| Stated task |
Transcribe every line of the records below verbatim, keeping each line in its original order.

___ Task data ___

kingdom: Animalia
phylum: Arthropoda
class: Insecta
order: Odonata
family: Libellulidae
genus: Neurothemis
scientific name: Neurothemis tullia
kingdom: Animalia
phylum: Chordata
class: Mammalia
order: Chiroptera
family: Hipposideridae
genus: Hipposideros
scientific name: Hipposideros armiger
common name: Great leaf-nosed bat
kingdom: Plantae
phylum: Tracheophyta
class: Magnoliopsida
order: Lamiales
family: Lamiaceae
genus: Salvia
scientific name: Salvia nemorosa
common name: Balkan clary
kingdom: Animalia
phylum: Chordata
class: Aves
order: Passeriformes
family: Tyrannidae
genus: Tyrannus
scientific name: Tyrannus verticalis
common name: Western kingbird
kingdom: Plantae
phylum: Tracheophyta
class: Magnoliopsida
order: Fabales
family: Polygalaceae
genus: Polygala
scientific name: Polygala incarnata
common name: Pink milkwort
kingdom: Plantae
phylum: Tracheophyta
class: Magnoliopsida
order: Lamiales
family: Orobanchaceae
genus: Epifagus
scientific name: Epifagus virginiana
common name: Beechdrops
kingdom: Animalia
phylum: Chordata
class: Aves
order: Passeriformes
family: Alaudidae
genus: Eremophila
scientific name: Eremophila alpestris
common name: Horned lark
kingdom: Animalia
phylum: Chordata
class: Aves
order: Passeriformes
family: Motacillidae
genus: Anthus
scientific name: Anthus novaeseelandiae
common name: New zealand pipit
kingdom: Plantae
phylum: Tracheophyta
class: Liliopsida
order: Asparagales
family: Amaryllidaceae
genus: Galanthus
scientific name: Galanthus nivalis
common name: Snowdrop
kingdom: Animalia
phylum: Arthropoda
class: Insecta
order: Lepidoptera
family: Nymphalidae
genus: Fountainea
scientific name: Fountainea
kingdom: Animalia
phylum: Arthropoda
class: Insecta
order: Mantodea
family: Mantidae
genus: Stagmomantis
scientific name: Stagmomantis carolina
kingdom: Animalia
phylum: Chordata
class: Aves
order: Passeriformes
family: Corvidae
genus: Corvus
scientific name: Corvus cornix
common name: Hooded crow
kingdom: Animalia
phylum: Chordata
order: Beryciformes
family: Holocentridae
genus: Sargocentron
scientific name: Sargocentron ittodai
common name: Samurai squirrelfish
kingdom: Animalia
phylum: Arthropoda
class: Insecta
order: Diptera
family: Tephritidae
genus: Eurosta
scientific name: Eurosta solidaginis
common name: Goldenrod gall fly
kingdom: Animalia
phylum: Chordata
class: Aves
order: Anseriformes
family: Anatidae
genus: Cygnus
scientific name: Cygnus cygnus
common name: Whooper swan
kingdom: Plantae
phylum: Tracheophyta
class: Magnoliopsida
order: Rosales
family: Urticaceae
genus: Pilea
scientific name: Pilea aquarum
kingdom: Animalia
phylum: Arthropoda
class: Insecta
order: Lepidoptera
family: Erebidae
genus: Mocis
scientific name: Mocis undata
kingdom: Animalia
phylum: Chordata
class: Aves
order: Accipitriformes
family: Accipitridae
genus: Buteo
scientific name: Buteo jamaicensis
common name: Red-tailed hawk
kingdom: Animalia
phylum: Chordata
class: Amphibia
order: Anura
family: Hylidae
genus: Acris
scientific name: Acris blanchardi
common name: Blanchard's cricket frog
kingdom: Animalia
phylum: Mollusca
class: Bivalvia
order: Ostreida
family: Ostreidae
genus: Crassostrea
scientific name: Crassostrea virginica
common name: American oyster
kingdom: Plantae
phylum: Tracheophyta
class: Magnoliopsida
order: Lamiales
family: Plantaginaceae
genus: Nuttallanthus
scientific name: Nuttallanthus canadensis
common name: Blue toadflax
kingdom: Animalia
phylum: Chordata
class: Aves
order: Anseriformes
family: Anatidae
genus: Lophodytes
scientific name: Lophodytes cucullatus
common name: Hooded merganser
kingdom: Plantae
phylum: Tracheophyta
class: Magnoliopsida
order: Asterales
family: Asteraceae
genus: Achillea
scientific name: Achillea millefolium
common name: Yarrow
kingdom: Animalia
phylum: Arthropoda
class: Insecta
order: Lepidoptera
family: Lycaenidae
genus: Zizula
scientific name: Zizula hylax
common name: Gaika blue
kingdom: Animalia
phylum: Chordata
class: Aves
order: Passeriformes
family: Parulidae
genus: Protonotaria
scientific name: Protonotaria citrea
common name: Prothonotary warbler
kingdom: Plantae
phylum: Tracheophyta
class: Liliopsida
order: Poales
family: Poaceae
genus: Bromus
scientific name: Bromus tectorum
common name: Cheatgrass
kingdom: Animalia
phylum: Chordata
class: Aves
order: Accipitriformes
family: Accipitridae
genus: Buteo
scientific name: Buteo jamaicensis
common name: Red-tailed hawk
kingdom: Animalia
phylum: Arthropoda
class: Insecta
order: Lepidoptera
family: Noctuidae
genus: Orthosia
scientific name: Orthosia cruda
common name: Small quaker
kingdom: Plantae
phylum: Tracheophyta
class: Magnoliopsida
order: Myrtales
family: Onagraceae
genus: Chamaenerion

___

| Answer to the problem |
kingdom: Animalia
phylum: Arthropoda
class: Insecta
order: Odonata
family: Libellulidae
genus: Neurothemis
scientific name: Neurothemis tullia
kingdom: Animalia
phylum: Chordata
class: Mammalia
order: Chiroptera
family: Hipposideridae
genus: Hipposideros
scientific name: Hipposideros armiger
common name: Great leaf-nosed bat
kingdom: Plantae
phylum: Tracheophyta
class: Magnoliopsida
order: Lamiales
family: Lamiaceae
genus: Salvia
scientific name: Salvia nemorosa
common name: Balkan clary
kingdom: Animalia
phylum: Chordata
class: Aves
order: Passeriformes
family: Tyrannidae
genus: Tyrannus
scientific name: Tyrannus verticalis
common name: Western kingbird
kingdom: Plantae
phylum: Tracheophyta
class: Magnoliopsida
order: Fabales
family: Polygalaceae
genus: Polygala
scientific name: Polygala incarnata
common name: Pink milkwort
kingdom: Plantae
phylum: Tracheophyta
class: Magnoliopsida
order: Lamiales
family: Orobanchaceae
genus: Epifagus
scientific name: Epifagus virginiana
common name: Beechdrops
kingdom: Animalia
phylum: Chordata
class: Aves
order: Passeriformes
family: Alaudidae
genus: Eremophila
scientific name: Eremophila alpestris
common name: Horned lark
kingdom: Animalia
phylum: Chordata
class: Aves
order: Passeriformes
family: Motacillidae
genus: Anthus
scientific name: Anthus novaeseelandiae
common name: New zealand pipit
kingdom: Plantae
phylum: Tracheophyta
class: Liliopsida
order: Asparagales
family: Amaryllidaceae
genus: Galanthus
scientific name: Galanthus nivalis
common name: Snowdrop
kingdom: Animalia
phylum: Arthropoda
class: Insecta
order: Lepidoptera
family: Nymphalidae
genus: Fountainea
scientific name: Fountainea
kingdom: Animalia
phylum: Arthropoda
class: Insecta
order: Mantodea
family: Mantidae
genus: Stagmomantis
scientific name: Stagmomantis carolina
kingdom: Animalia
phylum: Chordata
class: Aves
order: Passeriformes
family: Corvidae
genus: Corvus
scientific name: Corvus cornix
common name: Hooded crow
kingdom: Animalia
phylum: Chordata
order: Beryciformes
family: Holocentridae
genus: Sargocentron
scientific name: Sargocentron ittodai
common name: Samurai squirrelfish
kingdom: Animalia
phylum: Arthropoda
class: Insecta
order: Diptera
family: Tephritidae
genus: Eurosta
scientific name: Eurosta solidaginis
common name: Goldenrod gall fly
kingdom: Animalia
phylum: Chordata
class: Aves
order: Anseriformes
family: Anatidae
genus: Cygnus
scientific name: Cygnus cygnus
common name: Whooper swan
kingdom: Plantae
phylum: Tracheophyta
class: Magnoliopsida
order: Rosales
family: Urticaceae
genus: Pilea
scientific name: Pilea aquarum
kingdom: Animalia
phylum: Arthropoda
class: Insecta
order: Lepidoptera
family: Erebidae
genus: Mocis
scientific name: Mocis undata
kingdom: Animalia
phylum: Chordata
class: Aves
order: Accipitriformes
family: Accipitridae
genus: Buteo
scientific name: Buteo jamaicensis
common name: Red-tailed hawk
kingdom: Animalia
phylum: Chordata
class: Amphibia
order: Anura
family: Hylidae
genus: Acris
scientific name: Acris blanchardi
common name: Blanchard's cricket frog
kingdom: Animalia
phylum: Mollusca
class: Bivalvia
order: Ostreida
family: Ostreidae
genus: Crassostrea
scientific name: Crassostrea virginica
common name: American oyster
kingdom: Plantae
phylum: Tracheophyta
class: Magnoliopsida
order: Lamiales
family: Plantaginaceae
genus: Nuttallanthus
scientific name: Nuttallanthus canadensis
common name: Blue toadflax
kingdom: Animalia
phylum: Chordata
class: Aves
order: Anseriformes
family: Anatidae
genus: Lophodytes
scientific name: Lophodytes cucullatus
common name: Hooded merganser
kingdom: Plantae
phylum: Tracheophyta
class: Magnoliopsida
order: Asterales
family: Asteraceae
genus: Achillea
scientific name: Achillea millefolium
common name: Yarrow
kingdom: Animalia
phylum: Arthropoda
class: Insecta
order: Lepidoptera
family: Lycaenidae
genus: Zizula
scientific name: Zizula hylax
common name: Gaika blue
kingdom: Animalia
phylum: Chordata
class: Aves
order: Passeriformes
family: Parulidae
genus: Protonotaria
scientific name: Protonotaria citrea
common name: Prothonotary warbler
kingdom: Plantae
phylum: Tracheophyta
class: Liliopsida
order: Poales
family: Poaceae
genus: Bromus
scientific name: Bromus tectorum
common name: Cheatgrass
kingdom: Animalia
phylum: Chordata
class: Aves
order: Accipitriformes
family: Accipitridae
genus: Buteo
scientific name: Buteo jamaicensis
common name: Red-tailed hawk
kingdom: Animalia
phylum: Arthropoda
class: Insecta
order: Lepidoptera
family: Noctuidae
genus: Orthosia
scientific name: Orthosia cruda
common name: Small quaker
kingdom: Plantae
phylum: Tracheophyta
class: Magnoliopsida
order: Myrtales
family: Onagraceae
genus: Chamaenerion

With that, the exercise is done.